Scotiabank
Essay by review • December 21, 2010 • Case Study • 640 Words (3 Pages) • 1,059 Views
2) Risk Management in the Bank
a) Liquidity Management
i) Policy-
Scotiabank believes liquidity risk is crucial in maintaining the confidence of the depositors and counter parties. This risk is managed within the framework of policies and limits that are approved by the Board of Directors. The Board has regular reports on risk exposures and risk performance against approved limits. The Liability Committe provides their senior management an oversight of the current liquidity risk and meets weekly to review the Bank's liquidity profile.

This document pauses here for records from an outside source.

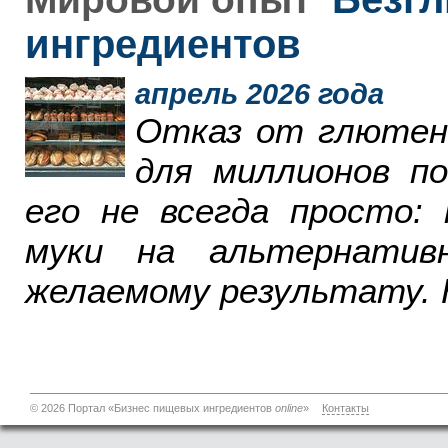
ингредиентов
апрель 2026 года
Отказ от глютен
для миллионов п
его не всегда просто:
муки на альтернатив
желаемому результату. 
© 2026 Портал «Бизнес пищевых ингредиентов
online
»
Контакты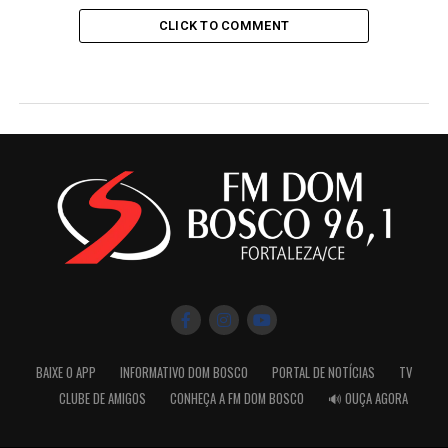
CLICK TO COMMENT
BAIXE O APP
INFORMATIVO DOM BOSCO
PORTAL DE NOTÍCIAS
TV
CLUBE DE AMIGOS
CONHEÇA A FM DOM BOSCO
🔊 OUÇA AGORA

The framework used to manage Scotiabank liquidity risk is
* Set limits to control the key elements of risk
* Measure and forecast cash commitments
* Diversify funding sources
* Maintain appropriate holdings of liquid assets
* Conduct regular liquidity crisis stress testing
* Maintain contingency plans that can be activated to facilitate managing liquidity risk through a disruption
ii) Strategies
The Bank of Nova Scotia maintains large holdings of liquid assets to support its operations. These assets are available to be sold or pledged to meet the Bank's obligations. The Bank relies on a broad range of funding sources. The main source of funding being capital, deposits drawn from retail and commercial clients domestic and international as well as wholesale funding. The bank does not rely on a single entity as a funding source, and maintains a limit on the amount of deposits it will accept from any one entity.
iii) Liquidity Ratios
Definition of Ratios 2004 2003 2002
Liquid Assets/Total Assets 24.6 26.3 22.5
Total Loans/ Total Deposits 88.0 89.1 94.9
iv) Comments
Since 2000, the Bank's liquidity ratio (liquid assets/Total assets) has ranged from low of 20% to a high of 26%. The current year over year decline in liquid assets is a result of lower balances of Government of Canada and other debt securities and deposits with other banks. This is partially offset by an increase in equity securities. The bank appears to be doing what it can to keep liquidity in balance. A too high a ratio would result in non productive cash and too low a ratio making liquidity too fine, needing a call from the liabilities to produce cash.